Si me deseas, puedes entrar a mi jaula

Performance et installation, 2020

Ma performance-installation Si me deseas, puedes entrar a mi jaula a été présentée une première fois lors du festival Backdoor à Mexico en février 2020, lors d’une fête dans une ancienne prison pour femmes à Mexico. L’espace de mon installation était une cellule de prison à l’ancienne, avec des barreaux. Les spectateurs.trices pouvaient donc observer de l’extérieur de la cellule. L’entrée de ma cellule était située dans le couloir qui menait aux « darkrooms » de la fête (les salles où les gens peuvent se rencontrer pour avoir des relations sexuelles). À l’intérieur de ma cellule, en plus de l’installation multimédia dont je parlerai sous peu, j’avais à ma disposition un large banc avec mes propositions sur des papiers découpés écrites et de la testostérone en gel. Sur les barreaux de la porte de la cellule, il était écrit : «Me désires-tu? Je suis non-binaire. As-tu peur de ton désir? De nombreuses fois, j’ai senti qu’être non-binaire m’a rendu.e asexuel.le aux yeux des gens. Si tu me désires, tu peux entrer dans ma cellule.»

Sur le mur de ma cellule, cette vidéo avec ma voix en off était projetée en boucle.

Vidéo filmé par Marimacha Satanico, édité par moi-même

À l’intérieur de ma cellule, j’explorais l’espace en bougeant, et en séduisant mes spectateurs.trices/voyeur.se.s en empruntant les codes de la masculinité et de la féminité en alternance. J’ai aussi appliqué deux sachets de 50mg de testostérone en gel sur mon ventre et mes épaules au courant de la nuit. Les personnes qui décidaient d’entrer dans mon espace – et donc qui, selon l’invitation à l’entrée, me désiraient – étaient invitées à venir s’asseoir avec moi sur le banc. Je leur expliquais alors que je m’étais appliqué de la testostérone en gel et que cette hormone est absorbée par la peau pour arriver au sang – ainsi, en me touchant, ils.elles couraient le risque d’absorber de la testostérone aussi.

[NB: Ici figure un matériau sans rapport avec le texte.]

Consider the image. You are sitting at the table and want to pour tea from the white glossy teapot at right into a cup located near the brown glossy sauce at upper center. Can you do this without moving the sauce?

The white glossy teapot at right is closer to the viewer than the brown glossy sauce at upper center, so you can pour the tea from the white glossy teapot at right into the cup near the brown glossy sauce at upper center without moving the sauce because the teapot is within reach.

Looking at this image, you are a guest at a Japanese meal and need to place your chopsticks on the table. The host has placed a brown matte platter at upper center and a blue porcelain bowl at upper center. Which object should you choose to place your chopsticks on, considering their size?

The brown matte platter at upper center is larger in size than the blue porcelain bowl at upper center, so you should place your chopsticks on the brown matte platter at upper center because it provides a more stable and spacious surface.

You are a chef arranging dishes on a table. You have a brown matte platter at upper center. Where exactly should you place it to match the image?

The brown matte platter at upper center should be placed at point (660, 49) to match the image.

Cette information pouvait influencer leurs interactions subséquentes avec moi. Nous discutions alors de mon désir de confronter mes contradictions avec cette performance : d’un côté, j’ai senti à plusieurs reprises que mon genre non-binaire limitait mes interactions sexuelles et sentimentales; de l’autre, je me suis rendu.e compte que je créais moi-même ce sentiment en croyant à cette histoire et en repoussant des personnes attirées envers moi. La prise de testostérone et la position dans laquelle je mettais les personnes qui désiraient interagir avec moi exemplifiait cette tension entre attirer et repousser l’intimité. Après avoir discuté de la testostérone, de mon genre et de l’intimité avec les personnes qui entraient dans ma cellule, je choisissais une proposition sur un des papiers sur mon banc et leur offrais. Parmi les propositions lors de cette première présentation, j’ai offert « sens-moi sans me toucher », « mets une main dans mes cheveux et une main où tu veux », « fais-moi un lapdance », « danse avec moi », « tape-moi les fesses », et « fais-moi ce que tu veux ». Je choisissais le papier que la personne m’inspirait.

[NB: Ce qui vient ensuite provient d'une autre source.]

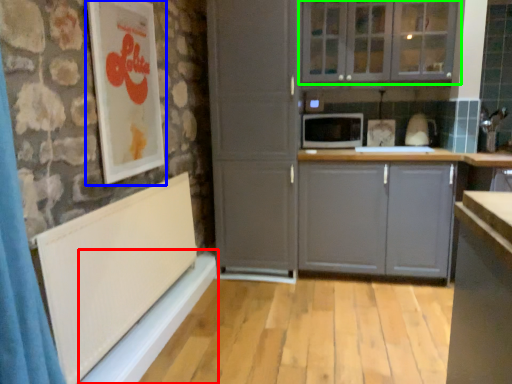
Question: Based on their relative distances, which object is farther from window sill (highlighted by a red box)? Choose from picture frame (highlighted by a blue box) and cabinetry (highlighted by a green box).

Choices:
 (A) picture frame
 (B) cabinetry

Answer: (B)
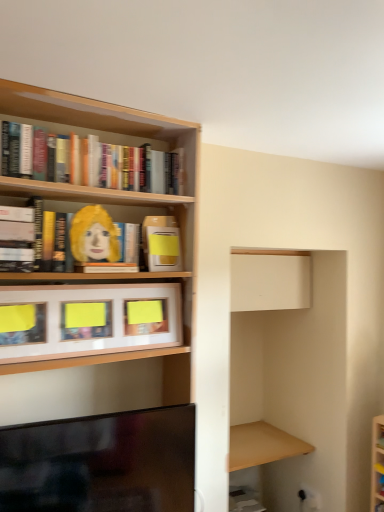
Question: Can you confirm if wooden at right is wider than black glossy tv at lower left?

Choices:
 (A) no
 (B) yes

Answer: (B)

Question: Considering the relative sizes of wooden at right and black glossy tv at lower left in the image provided, is wooden at right thinner than black glossy tv at lower left?

Choices:
 (A) yes
 (B) no

Answer: (B)

Question: Is wooden at right to the right of black glossy tv at lower left from the viewer's perspective?

Choices:
 (A) yes
 (B) no

Answer: (A)

Question: Is wooden at right oriented away from black glossy tv at lower left?

Choices:
 (A) no
 (B) yes

Answer: (A)

Question: From the image's perspective, is wooden at right on top of black glossy tv at lower left?

Choices:
 (A) yes
 (B) no

Answer: (B)

Question: Is wooden at right outside black glossy tv at lower left?

Choices:
 (A) no
 (B) yes

Answer: (B)

Question: Is matte yellow book at upper center, arranged as the first book when ordered from the bottom, located outside wooden at right?

Choices:
 (A) no
 (B) yes

Answer: (B)

Question: From the image's perspective, is matte yellow book at upper center, arranged as the first book when ordered from the bottom, on top of wooden at right?

Choices:
 (A) no
 (B) yes

Answer: (B)

Question: Is matte yellow book at upper center, acting as the 4th book starting from the top, oriented towards wooden at right?

Choices:
 (A) no
 (B) yes

Answer: (A)

Question: Does matte yellow book at upper center, acting as the 4th book starting from the top, appear on the right side of wooden at right?

Choices:
 (A) no
 (B) yes

Answer: (A)

Question: Can you confirm if matte yellow book at upper center, acting as the 4th book starting from the top, is positioned to the left of wooden at right?

Choices:
 (A) no
 (B) yes

Answer: (B)

Question: Does matte yellow book at upper center, arranged as the first book when ordered from the bottom, come behind wooden at right?

Choices:
 (A) no
 (B) yes

Answer: (A)

Question: Does wooden frame at center, which is the second cabinet from back to front, have a smaller size compared to matte yellow book at upper left, the 3th book ordered from the bottom?

Choices:
 (A) yes
 (B) no

Answer: (A)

L’aspect interactif de ma performance, où il y a une interaction réelle et intime entre des corps, me semble profondément intéressant pour illustrer que nous pouvons vivre des connexions érotiques authentiques avec d’autres humains hors de la sphère privée de la chambre à coucher. L’espace de la performance était intéressant aussi parce qu’il créait un rapport de voyeur.se pour les spectateurs.trices qui restaient à l’extérieur de la cellule en regardant l’action intime se déroulant à l’intérieur. L’emplacement dans le couloir qui menait aux « darkrooms » ajoutait un questionnement aux passant.e.s : qu’est-ce que le sexe et l’intimité? De quelle manière nos désirs sont influencés et se manifestent-ils?